Endocarditis results from endothelial damage to the heart valves that initiates a healing process through platelets, fibrin and leukocytes. But the endothelial damage also makes the heart valve more prone to bacterial colonisation.
This blood composition can also be achieved by using biological patches created from blood through a special form of centrifugation. Placing these autologous patches in chronic wounds has been shown to promote healing. In vitro colonisation of the patch with relevant endocarditis bacteria has been shown to work convincingly as an endocarditis simulation model and must now be tested to determine whether it can reflect the individual disease trajectory by testing treatment on a simulation based on the patient’s own blood and infecting bacteria.
The model should be used in parallel to identify new and improved treatments for people with endocarditis.

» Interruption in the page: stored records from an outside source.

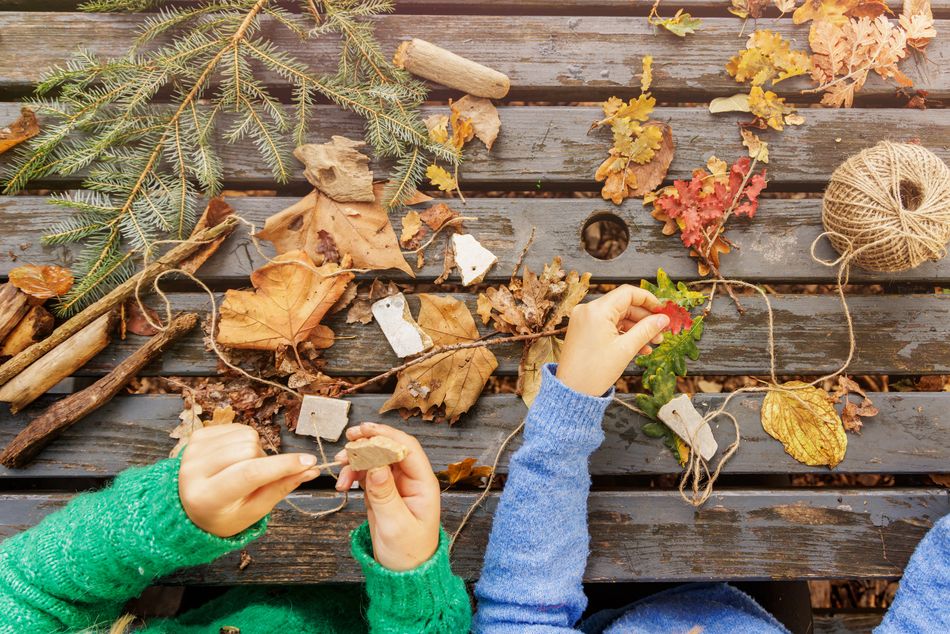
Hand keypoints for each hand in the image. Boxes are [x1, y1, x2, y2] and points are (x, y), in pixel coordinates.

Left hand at [179, 424, 320, 536]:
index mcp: (206, 498)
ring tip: (244, 468)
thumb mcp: (253, 510)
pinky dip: (244, 441)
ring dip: (255, 451)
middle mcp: (193, 471)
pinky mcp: (196, 436)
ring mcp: (192, 450)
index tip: (309, 461)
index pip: (249, 474)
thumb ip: (281, 487)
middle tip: (258, 477)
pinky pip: (237, 427)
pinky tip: (235, 457)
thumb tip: (311, 469)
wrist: (190, 506)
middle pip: (249, 450)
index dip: (282, 465)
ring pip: (245, 435)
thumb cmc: (225, 513)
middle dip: (264, 461)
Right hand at [335, 422, 439, 571]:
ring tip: (339, 467)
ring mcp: (394, 485)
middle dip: (369, 441)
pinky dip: (353, 473)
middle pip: (389, 449)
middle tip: (348, 440)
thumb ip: (385, 494)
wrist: (402, 574)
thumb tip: (375, 465)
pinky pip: (366, 473)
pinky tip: (342, 483)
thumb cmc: (408, 552)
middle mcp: (410, 480)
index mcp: (423, 484)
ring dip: (356, 459)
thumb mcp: (396, 525)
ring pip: (374, 459)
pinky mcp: (380, 492)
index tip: (366, 431)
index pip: (407, 449)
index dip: (387, 436)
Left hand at [556, 285, 669, 396]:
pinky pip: (608, 326)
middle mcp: (588, 310)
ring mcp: (584, 320)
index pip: (628, 293)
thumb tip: (663, 319)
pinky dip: (623, 334)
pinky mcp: (583, 330)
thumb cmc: (594, 372)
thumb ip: (647, 330)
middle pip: (624, 305)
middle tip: (661, 332)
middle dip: (644, 319)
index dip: (649, 300)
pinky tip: (639, 347)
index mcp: (597, 310)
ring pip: (617, 317)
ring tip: (653, 343)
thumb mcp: (626, 349)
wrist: (571, 391)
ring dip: (636, 328)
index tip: (663, 311)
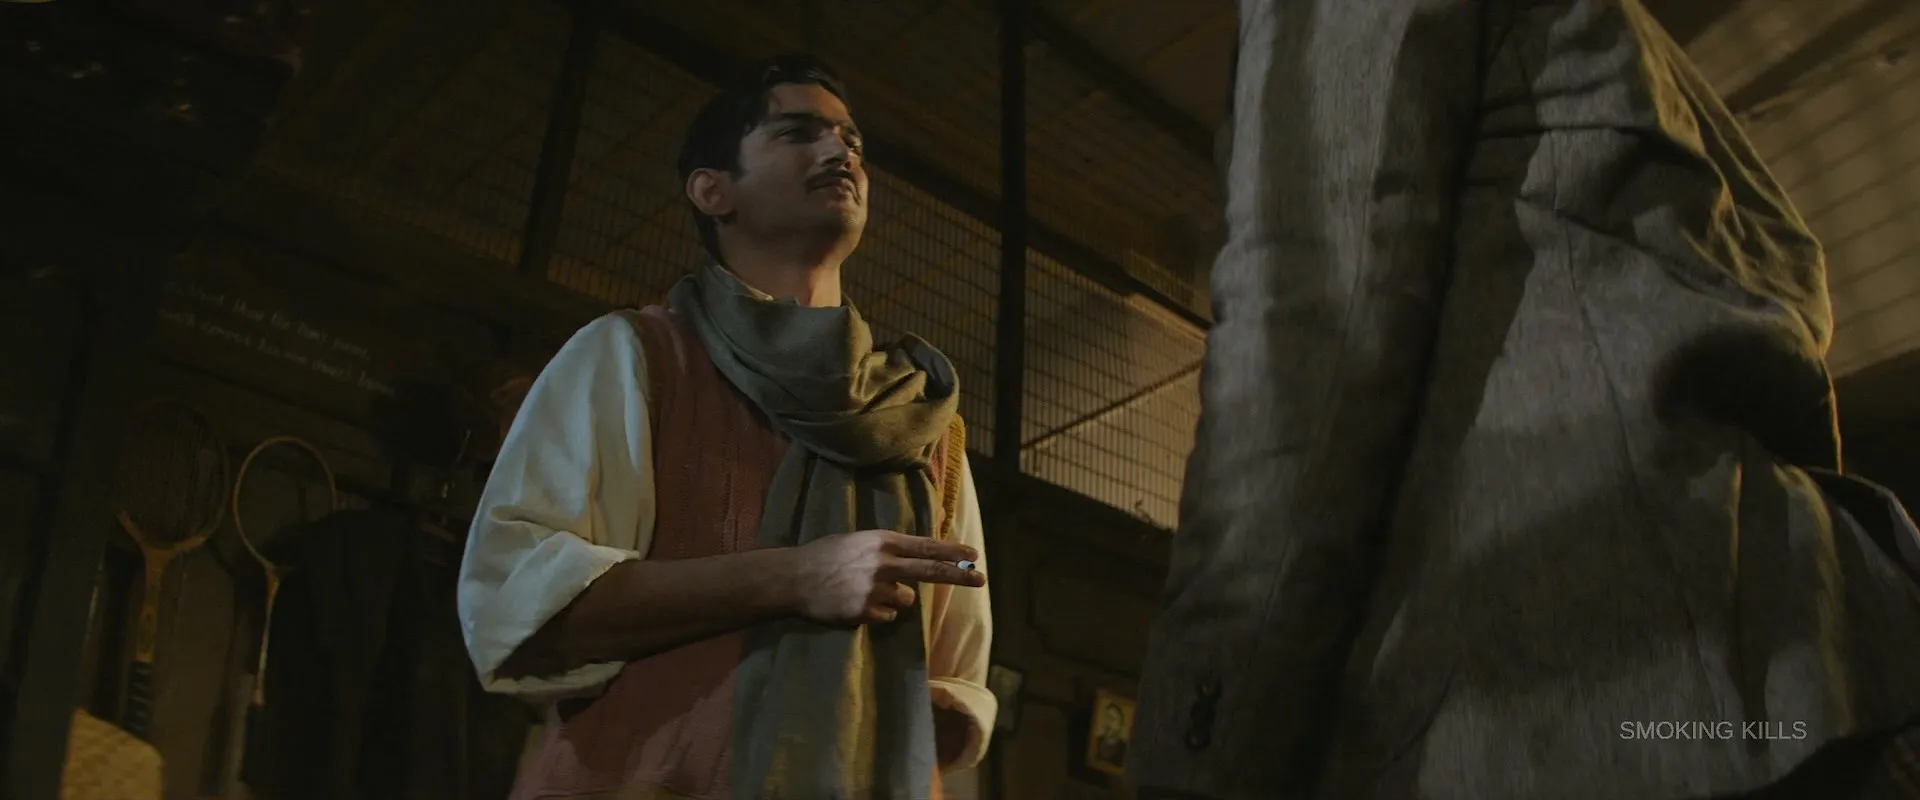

If it works in one place, it might also work in …
Immunoglobulin Y (IgY) is the most important antibody for birds. It is present in high concentration in the egg yolk (Y for yolk), and open studies have shown that people with cystic fibrosis who gargle with the yolk of chickens vaccinated against P. aeruginosa can prevent lung infections with P. aeruginosa from flaring up.
We have found even better effectiveness of IgY by combining it with azithromycin, an antibiotic. Such a strategy in prophylactic cystic fibrosis treatment has now been superseded by the new and extremely promising cystic fibrosis transmembrane conductance regulator (CFTR) modulators and potentiators. However, the combination may now be used to treat people with chronic obstructive pulmonary disease and bronchiectasis.
What works against one biofilm can apparently also be used against others based on the observation that treatments that work on one mucosal membrane may also work on another. We have just demonstrated prophylactic effectiveness of anti-Pseudomonas IgY on chronic urinary tract infection in a newly developed animal model. The clinical target groups are people for whom urinary tract infections are a widespread problem. This is especially relevant for people with spinal cord injuries who depend on catheterising the urinary tract several times a day, but people in intensive care may also be candidates for this strategy.
P. aeruginosa is obvious as a target bacterium because of its biofilm abilities, generally reduced antibiotic sensitivity and widespread ability to develop drug resistance, but IgY treatment can also relatively easily target other urinary pathogens; chickens can be easily vaccinated with other urinary pathogens.
A translational no-man’s land
To put it bluntly, clinically oriented translational research can end in the gap between patient management and basic scientific and technical research: where the complexity of animal models and how much work lies in ensuring their relevance and reproducibility are not well enough understood. Basic research has natural and limited insight into the complexity of patient treatment and of clinical trials of new treatment options.
It is almost a no-man’s land, but close intersectoral collaboration and understanding of the complexity and diversity of biofilm infections can make completely new and necessary clinical advances, also for various types of biofilms, to benefit patients.
The enormous success of cystic fibrosis treatment in Denmark has been a locomotive for the whole world, and since Denmark has very strong scientific biofilm-focused research communities with international collaboration, we should be able to make considerable progress within several other biofilm-related diseases and thus also involve others.
We are on track for chronic wounds, urinary tract infections and endocarditis, but the potential is far, far greater. So we are not home yet – we must move on!